DIRECTIONS FOR THIS TASK
Can you swap every "CONCERT" for "SPECTACLE" throughout the records below and give them back with nothing else changed? Leave the pictures out of your answer.

BEGIN TASK INPUT

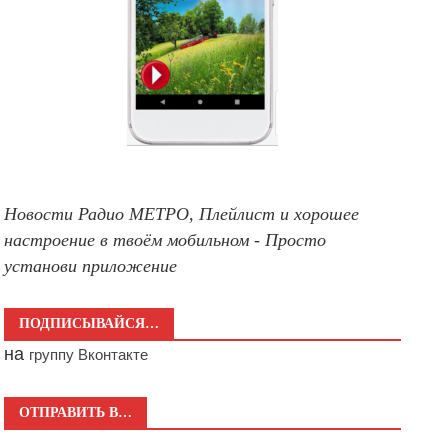
Новости Радио МЕТРО, Плейлист и хорошее
настроение в твоём мобильном - Просто
установи приложение
ПОДПИСЫВАЙСЯ…
на
группу Вконтакте
ОТПРАВИТЬ В…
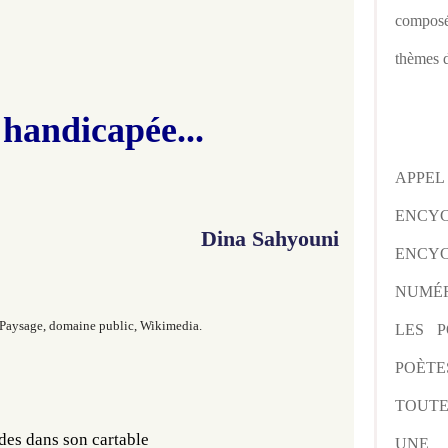
composé
thèmes d
handicapée...
APPE
ENCY
Dina Sahyouni
ENCYC
NUMÉR
Paysage
, domaine public, Wikimedia.
LES P
POÈTE
TOUTE
des dans son cartable 
UNE 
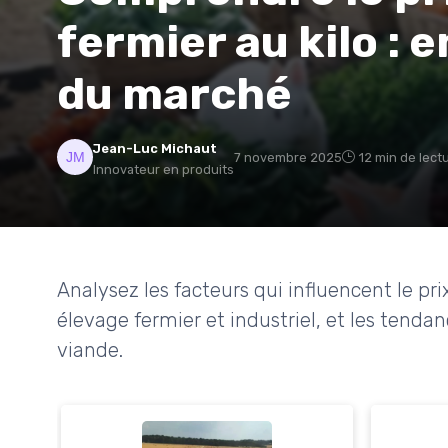
fermier au kilo : e
du marché
Jean-Luc Michaut
7 novembre 2025
12 min de lect
Innovateur en produits
Analysez les facteurs qui influencent le prix
élevage fermier et industriel, et les tend
viande.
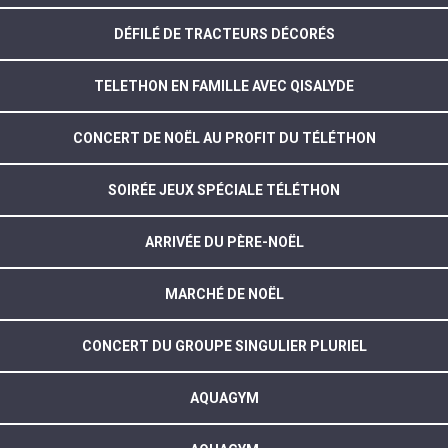
DÉFILÉ DE TRACTEURS DÉCORÉS
TELETHON EN FAMILLE AVEC QISALYDE
CONCERT DE NOËL AU PROFIT DU TÉLÉTHON
SOIRÉE JEUX SPÉCIALE TÉLÉTHON
ARRIVÉE DU PÈRE-NOËL
MARCHÉ DE NOËL
CONCERT DU GROUPE SINGULIER PLURIEL
AQUAGYM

END TASK INPUT

EXERCISE SOLUTION
Новости Радио МЕТРО, Плейлист и хорошее
настроение в твоём мобильном - Просто
установи приложение
ПОДПИСЫВАЙСЯ…
на
группу Вконтакте
ОТПРАВИТЬ В…
composé
thèmes d
handicapée...
APPE
ENCY
Dina Sahyouni
ENCYC
NUMÉR
Paysage
, domaine public, Wikimedia.
LES P
POÈTE
TOUTE
des dans son cartable 
UNE 
fermier au kilo : e
du marché
Jean-Luc Michaut
7 novembre 2025
12 min de lect
Innovateur en produits
Analysez les facteurs qui influencent le prix
élevage fermier et industriel, et les tend
viande.
DÉFILÉ DE TRACTEURS DÉCORÉS
TELETHON EN FAMILLE AVEC QISALYDE
SPECTACLE DE NOËL AU PROFIT DU TÉLÉTHON
SOIRÉE JEUX SPÉCIALE TÉLÉTHON
ARRIVÉE DU PÈRE-NOËL
MARCHÉ DE NOËL
SPECTACLE DU GROUPE SINGULIER PLURIEL
AQUAGYM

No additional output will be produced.